-- Start of Source document --
Yes the state is the entirety of the boards configuration.

Yes. So we use a Nueral network as a function approximator for Q values and call it deep Q

Q-learning blew my mind when I took an AI course in college.

One thing I never fully understood, why would anyone choose SARSA when they could use Q-learning? I believe they use the same inputs, and are nearly the same algorithm, but Q-learning is off-policy while SARSA is on-policy (if I remember right?)

SARSA follows the current policy. Suppose you're minimizing cost. Then, if the value function of the MDP is a lower bound, it will explore interesting states simply because SARSA underestimates the cost-to-go. If updates of the value function then tighten this lower bound, SARSA will converge. In this case, SARSA is more efficient than Q-learning.

Apart from that using Q-factors does not scale well. If your action space is a game controller, things may still look ok, but not if your action space is multi-dimensional and continuous.

Double Q-learning can learn from off-policy data. But it's fairly tricky to get all the tuning parameters right. It's a good choice if you can start up 100 or more runs with a range of parameters and pick the one that worked best.
-- End of Source document --
> _Prompt 1_
In the Q-learning discussion, what role does a neural network play in deep Q?
The rows that come next have no connection to the Q-learning discussion above.
-- Start of Records shown --
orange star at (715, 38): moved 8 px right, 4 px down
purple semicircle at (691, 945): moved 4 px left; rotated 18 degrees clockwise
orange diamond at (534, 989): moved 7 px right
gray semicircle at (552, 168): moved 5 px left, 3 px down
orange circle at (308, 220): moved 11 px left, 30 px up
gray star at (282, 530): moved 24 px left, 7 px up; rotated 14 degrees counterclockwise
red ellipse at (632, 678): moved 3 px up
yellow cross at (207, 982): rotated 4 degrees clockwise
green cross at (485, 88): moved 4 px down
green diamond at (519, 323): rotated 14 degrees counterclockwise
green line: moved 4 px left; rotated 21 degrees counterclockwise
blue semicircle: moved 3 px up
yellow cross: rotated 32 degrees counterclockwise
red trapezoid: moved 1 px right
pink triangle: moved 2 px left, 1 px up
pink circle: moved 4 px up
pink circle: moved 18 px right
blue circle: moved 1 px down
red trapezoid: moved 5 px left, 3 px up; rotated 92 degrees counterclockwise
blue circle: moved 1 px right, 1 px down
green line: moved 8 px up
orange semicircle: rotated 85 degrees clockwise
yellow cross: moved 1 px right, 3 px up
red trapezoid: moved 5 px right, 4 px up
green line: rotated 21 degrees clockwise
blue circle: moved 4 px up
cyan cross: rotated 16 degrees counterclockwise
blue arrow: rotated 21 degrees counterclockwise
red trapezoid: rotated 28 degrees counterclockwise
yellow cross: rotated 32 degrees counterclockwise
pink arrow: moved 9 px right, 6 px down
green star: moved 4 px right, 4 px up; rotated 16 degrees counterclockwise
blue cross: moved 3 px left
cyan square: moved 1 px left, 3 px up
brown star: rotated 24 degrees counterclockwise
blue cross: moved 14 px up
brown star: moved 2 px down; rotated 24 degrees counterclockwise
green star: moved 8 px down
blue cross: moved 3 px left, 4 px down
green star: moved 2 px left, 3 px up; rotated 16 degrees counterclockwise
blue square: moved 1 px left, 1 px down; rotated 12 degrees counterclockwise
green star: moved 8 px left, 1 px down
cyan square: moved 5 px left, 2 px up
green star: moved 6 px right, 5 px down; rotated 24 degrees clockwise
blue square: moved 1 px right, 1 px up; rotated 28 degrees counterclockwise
-- End of Records shown --
> _Prompt 2_
Quote the rows word for word, covering the stretch from the first row through the line that contains "yellow cross at".

> _Complete output 1_
It serves as a function approximator for Q values.

> _Complete output 2_
orange star at (715, 38): moved 8 px right, 4 px down
purple semicircle at (691, 945): moved 4 px left; rotated 18 degrees clockwise
orange diamond at (534, 989): moved 7 px right
gray semicircle at (552, 168): moved 5 px left, 3 px down
orange circle at (308, 220): moved 11 px left, 30 px up
gray star at (282, 530): moved 24 px left, 7 px up; rotated 14 degrees counterclockwise
red ellipse at (632, 678): moved 3 px up
yellow cross at (207, 982): rotated 4 degrees clockwise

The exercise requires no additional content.